====== Passage for review ======

Wednesday, 15 July 2015

Cow Eyed


I am, as you know, an exceedingly tolerant and lovable person.  My respect for my fellow human beings knows no limits.

That being said, why do some bastards have to walk so fucking slow?

Those two.  Those two ahead of me on the staircase at Alfreton.  Them.  There are tectonic plates that shift faster than them.  I was hanging back so I could take pictures of the station, because I am cool like that, but those two tortoises - no, not tortoises, I like tortoises - those two slugs were ambling down the steps like they were making a grand entrance to the Casino de Paris.  I had to actually stop on each step to wait for them to move.  And of course, like all slow people, they were utterly unconcerned about taking up all the space on the staircase, and were blissfully unaware that someone might want to pass.

When we reached the platform, I burned by them, leaving a trail of fire behind me and muttering to myself.  I headed into the car park, past a woman in desperate need of a decent bra letting her dog poo on the verge, to take a look at the station building.

======

== Questions to answer ==
a - In the post about slow walkers at Alfreton, what was the woman in the car park doing?
b - Return the passage of the post about slow walkers at Alfreton from "I am, as you" up to and including "so fucking slow?".
c - Resume the post about slow walkers at Alfreton after its last sentence.
The lines that follow are separate from the post about slow walkers at Alfreton.

====== Data records ======

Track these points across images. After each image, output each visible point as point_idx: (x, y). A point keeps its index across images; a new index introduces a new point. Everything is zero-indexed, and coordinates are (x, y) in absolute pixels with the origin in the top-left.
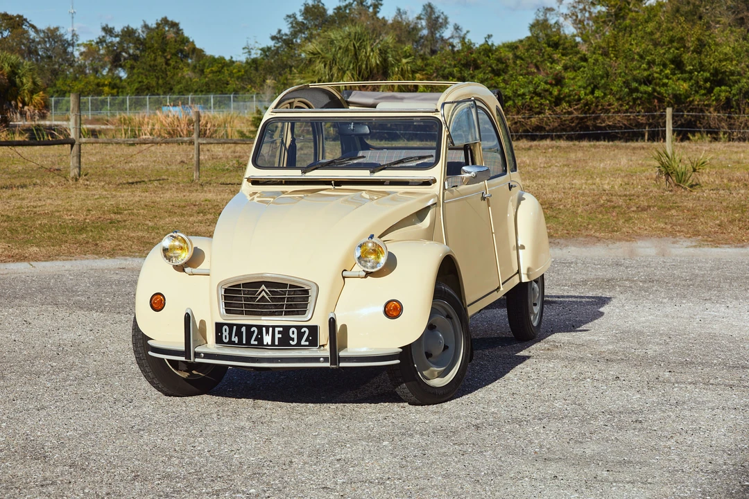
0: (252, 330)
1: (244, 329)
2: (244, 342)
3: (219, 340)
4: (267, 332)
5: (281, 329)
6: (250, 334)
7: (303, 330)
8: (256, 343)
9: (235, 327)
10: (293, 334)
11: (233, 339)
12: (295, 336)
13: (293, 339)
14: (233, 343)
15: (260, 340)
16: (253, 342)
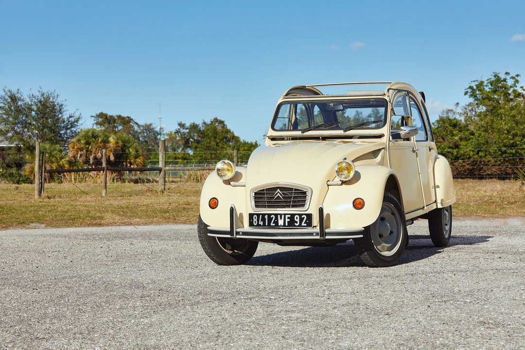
0: (272, 217)
1: (266, 217)
2: (267, 225)
3: (251, 224)
4: (281, 218)
5: (289, 216)
6: (270, 219)
7: (303, 217)
8: (274, 225)
9: (261, 216)
10: (297, 219)
11: (260, 223)
12: (298, 220)
13: (297, 222)
14: (260, 225)
15: (276, 223)
16: (272, 224)
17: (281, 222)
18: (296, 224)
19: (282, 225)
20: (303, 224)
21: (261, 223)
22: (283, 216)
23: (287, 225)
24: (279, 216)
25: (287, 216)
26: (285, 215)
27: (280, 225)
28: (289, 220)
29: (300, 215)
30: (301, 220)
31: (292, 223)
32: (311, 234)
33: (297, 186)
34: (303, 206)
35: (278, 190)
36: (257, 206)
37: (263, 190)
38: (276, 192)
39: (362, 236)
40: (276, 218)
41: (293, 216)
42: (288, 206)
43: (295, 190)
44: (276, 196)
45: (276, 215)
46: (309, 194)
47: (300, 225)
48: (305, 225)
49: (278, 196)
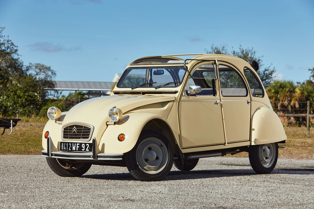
4: (74, 145)
5: (79, 144)
7: (87, 145)
8: (70, 150)
10: (83, 146)
12: (84, 147)
13: (83, 148)
15: (72, 148)
17: (74, 148)
18: (82, 149)
19: (75, 150)
20: (87, 150)
21: (65, 148)
22: (75, 144)
23: (77, 150)
24: (73, 144)
25: (77, 144)
26: (76, 143)
27: (73, 150)
28: (78, 147)
29: (85, 144)
30: (86, 147)
31: (80, 149)
32: (89, 156)
33: (85, 125)
34: (88, 138)
35: (75, 127)
36: (64, 137)
37: (68, 127)
38: (73, 129)
39: (122, 159)
40: (72, 146)
41: (81, 144)
42: (79, 138)
43: (85, 127)
44: (73, 131)
45: (72, 143)
46: (92, 130)
47: (85, 150)
48: (88, 150)
49: (74, 131)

======

== Answer set ==
a - She was letting her dog poo on the verge.

b -
I am, as you know, an exceedingly tolerant and lovable person.  My respect for my fellow human beings knows no limits.

That being said, why do some bastards have to walk so fucking slow?

c -
If you want proof that the Beeching Report was a load of old cobblers, Alfreton is your go-to example.  It was closed in 1967, and the town lasted a whole six years without a railway station before it reopened in 1973.  Totally worth it.  The station reopened as Alfreton and Mansfield Parkway, because, at that time, Mansfield was also without a railway station.  The name remained until 1995, when Mansfield finally got a station of its own, but as I discovered from various tweets that day, railway nerds still call it by that name.


With all the fannying around in the car park getting shots of the station building and then the sign, I'd given Tweedledum and Tweedledee enough time to finally crawl across the tarmac and get to the pavement.  They were now lolloping into town, taking up all of the path, and smoking too so that those caught in their wake got a nice lungful of tobacco.  I couldn't take it any more, and I hurled myself across the busy road so that I could walk at speeds that didn't have a decimal point in front.


Alfreton might be on the Northern Rail map, but it didn't feel northern.  There was a strange, unidentifiable difference to the town that felt off to me.  All this travelling across England has given me a flavour for the north, and this definitely tasted different.  It was something about the streets, about the houses, about the people; they were a different chemistry that came up "Midlands" rather than "North".  Derbyshire can be the north - Buxton and Glossop are very northern - but this wasn't.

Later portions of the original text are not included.